The Apnea Hypopnea Index (AHI) measures how many apneas or hypopneas a person has per hour of sleep. Apneas occur when breathing ceases or is diminished. The degree of obstructive sleep apnea can be determined using this traditional method.

According to Dr. Brown, “They use that for pretty much everything as far as this disorder, but what the research has been finding and really what this paper as well as strongly supporting is that there are other measures besides the use of the AHI as the primary diagnostic or prognostic for people with apnea.”

In the investigation, Dr. Brown was not involved. However, the National Heart, Lung, and Blood Institute (NHLBI), a division of the National Institutes of Health (NIH), which provided partial funding for this study, is home to the NCSDR.

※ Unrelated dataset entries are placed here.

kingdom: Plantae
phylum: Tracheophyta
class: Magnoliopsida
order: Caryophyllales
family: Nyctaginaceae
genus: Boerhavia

In their publication describing the findings, researchers emphasize that the AHI does not offer data on the severity and duration of “ventilatory deficit, oxygen desaturation, and arousals.”

Different obstructive sleep apnea symptoms

To explain why certain persons with the disorder are more prone than others to develop cardiovascular disease or pass away, the researchers in this study detailed various physiological aspects of obstructive sleep apnea.

As Dr. Brown noted, “Recent research, especially over the past few years, has shown that patients with obstructive sleep apnea are quite heterogeneous, meaning that not all people who experience sleep apnea have the disorder for the same reason.”

To support personalized therapy, she said, “Trying to identify the mechanisms underlying obstructive sleep apnea for an individual is quite an imperative.”

The study looked at several physiological aspects of obstructive sleep apnea, including:

  • Hypoxic burden: During sleep, there is a decrease in blood oxygen levels, or hypoxic load.
  • Ventilatory burden: Breathing pauses brought on by airway blockage
  • Nighttime arousals: Arousals during the night, which occur when someone is startled awake by disrupted breathing.

I think what they’re getting at here with these three different types of burdens from a conceptual standpoint, I can see how disruptions to sleep and in these forms might have different effects on your cardiovascular health,” said Dr. Yu-Ming Ni, a cardiologist, and lipidologist at the MemorialCare Heart and Vascular Institute at Orange Coast Medical Centre in Fountain Valley, California. He wasn’t a part of the investigation.

Effects on elderly and middle-aged people

More than 4,500 middle-aged and older adults who took part in the Multi-Ethnic Study of Atherosclerosis (MESA) and the Osteoporotic Fractures in Men Study (MrOS) provided data that the researchers analysed.

The NHLBI funded the MESA, which was created to research the features of preclinical cardiovascular disease. Researchers collected information from 1,973 men and women who took part in MESA for their investigation of the relationship between obstructive sleep apnea and cardiovascular risk. The individuals were followed for approximately 7 years, and the average participant age was 67.

2,627 men’s records from the MrOS study were used by the researchers. The subjects were followed for roughly 9 to 12 years, with an average age of 76. The MrOS project, which was supported by the NIH, sought to determine the risk factors for osteoporosis and bone fracture in older men.

Both research required participants to submit medical check-ups and thorough sleep evaluations. Participants were observed by researchers through 2018. A primary cardiovascular incident was experienced by about 110 MESA individuals and 382 MrOS participants, respectively.